## Passage to read

1 Introduction

Dijkstra algorithm is widely used in a lot of common network routing protocols, like OSPF and IS-IS. The main idea of Dijkstra algorithm is how to find a shortest path from a source node to a destination node in a network. So each network link has a cost value to present its status, and this cost is used to calculate the shortest path. In the practice, the link cost is defined as a static cost value in OSPF protocol, as the reference bandwidth divided by interface bandwidth or simply as 1 to reduce the shortest path weight to a hop count. The reason is that it’s a very easy way in practice. But as the value of the link cost, it could not cover the feathers and status of the link.

## Material
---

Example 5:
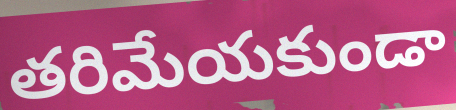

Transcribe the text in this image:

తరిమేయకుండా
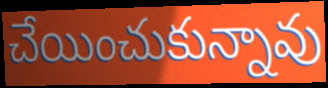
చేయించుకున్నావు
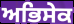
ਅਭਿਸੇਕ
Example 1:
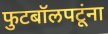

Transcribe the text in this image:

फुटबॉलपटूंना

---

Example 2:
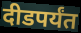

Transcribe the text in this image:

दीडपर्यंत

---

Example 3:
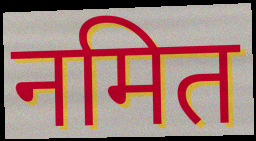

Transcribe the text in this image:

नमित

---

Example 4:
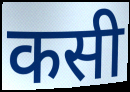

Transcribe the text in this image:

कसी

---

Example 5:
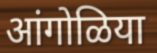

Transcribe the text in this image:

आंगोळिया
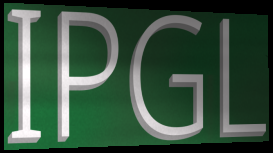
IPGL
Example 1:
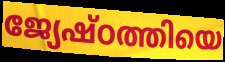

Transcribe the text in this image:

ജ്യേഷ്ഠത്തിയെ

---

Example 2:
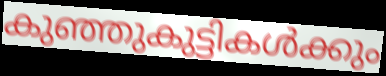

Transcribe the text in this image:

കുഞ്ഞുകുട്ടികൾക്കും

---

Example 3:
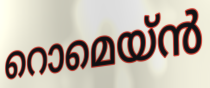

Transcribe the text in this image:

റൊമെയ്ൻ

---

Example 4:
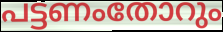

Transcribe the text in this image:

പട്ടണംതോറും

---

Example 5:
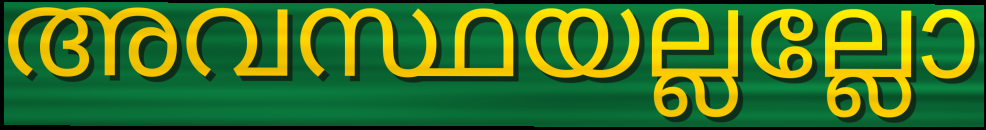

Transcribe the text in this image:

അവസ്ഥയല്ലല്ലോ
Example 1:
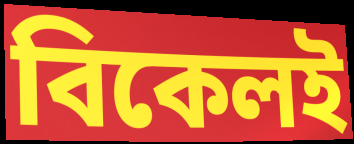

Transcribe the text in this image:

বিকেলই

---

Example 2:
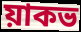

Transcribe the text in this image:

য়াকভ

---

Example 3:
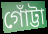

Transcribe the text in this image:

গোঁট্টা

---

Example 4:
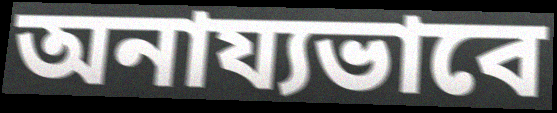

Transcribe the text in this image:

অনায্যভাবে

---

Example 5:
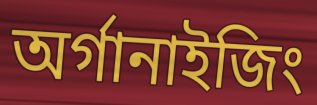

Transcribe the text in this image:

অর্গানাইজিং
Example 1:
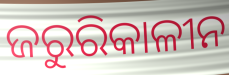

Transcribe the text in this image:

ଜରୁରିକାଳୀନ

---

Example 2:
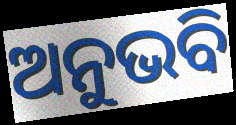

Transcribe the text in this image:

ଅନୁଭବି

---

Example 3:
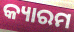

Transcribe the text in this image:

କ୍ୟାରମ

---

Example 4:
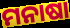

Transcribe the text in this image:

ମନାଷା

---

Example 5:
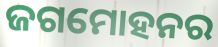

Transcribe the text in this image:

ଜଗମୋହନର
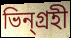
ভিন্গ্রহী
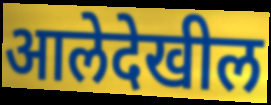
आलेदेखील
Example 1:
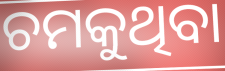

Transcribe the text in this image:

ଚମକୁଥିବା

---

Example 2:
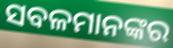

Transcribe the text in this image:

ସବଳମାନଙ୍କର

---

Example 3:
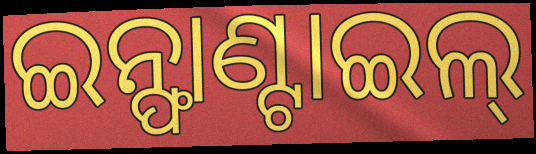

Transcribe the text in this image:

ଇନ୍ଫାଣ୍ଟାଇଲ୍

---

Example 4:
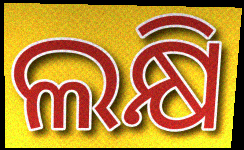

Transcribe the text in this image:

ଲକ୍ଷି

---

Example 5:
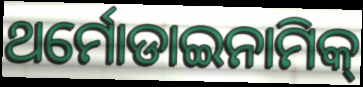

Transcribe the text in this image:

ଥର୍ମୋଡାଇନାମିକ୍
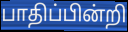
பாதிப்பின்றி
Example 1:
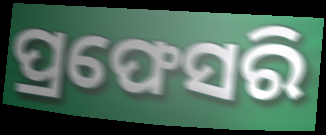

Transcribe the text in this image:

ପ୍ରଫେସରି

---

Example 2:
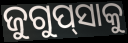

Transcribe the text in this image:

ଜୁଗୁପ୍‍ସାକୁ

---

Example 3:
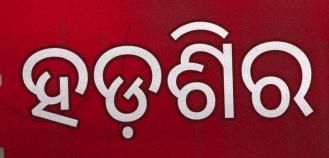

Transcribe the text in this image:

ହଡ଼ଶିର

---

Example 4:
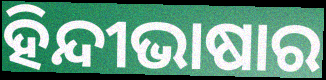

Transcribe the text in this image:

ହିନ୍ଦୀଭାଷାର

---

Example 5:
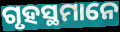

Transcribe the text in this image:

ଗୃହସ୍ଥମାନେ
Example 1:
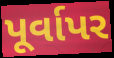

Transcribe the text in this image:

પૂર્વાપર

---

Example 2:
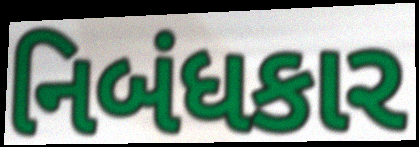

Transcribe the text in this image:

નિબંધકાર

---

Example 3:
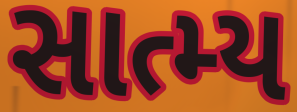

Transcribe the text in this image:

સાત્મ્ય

## Jobs
1) Print everything in the Dijkstra routing passage from "1 Introduction" down to "of the link.".
2) Pick up the Dijkstra routing passage after its last sentence and keep writing.
The rows come from a separate source.

## Answers to the exercise
1)
1 Introduction

Dijkstra algorithm is widely used in a lot of common network routing protocols, like OSPF and IS-IS. The main idea of Dijkstra algorithm is how to find a shortest path from a source node to a destination node in a network. So each network link has a cost value to present its status, and this cost is used to calculate the shortest path. In the practice, the link cost is defined as a static cost value in OSPF protocol, as the reference bandwidth divided by interface bandwidth or simply as 1 to reduce the shortest path weight to a hop count. The reason is that it’s a very easy way in practice. But as the value of the link cost, it could not cover the feathers and status of the link.

2)
In this work we present a practical way to calculate a more reasonable link cost in Dijkstra algorithm and consider the problem of QoS and the security features of the network routing procedure using SDN technology [1,2,3]. The SDN framework provides an approach to calculate the shortest path between source and destination based on dynamic link statuses through SDN’s high network monitoring capability. A lot of useful link information, like link type, link ownership, interface bandwidth, transition delay and historical record, can be collected and computed by the SDN controller to enable more safe, reliable and efficient paths. In this way, we can consider the varying delay status of the communication network along with other network security parameters and get a presence of a passive/active adversary in the network routing area.

The remainder of this paper is organized as follows: double constrained shortest path problem is discussed and the derivation of QoS constraints and related cost metrics are presented in Sect. 2, the implementation details are provided in Sect. 3, Sect. 4 investigates the performance of the proposed framework. Conclusions and final remarks are discussed in Sect. 5.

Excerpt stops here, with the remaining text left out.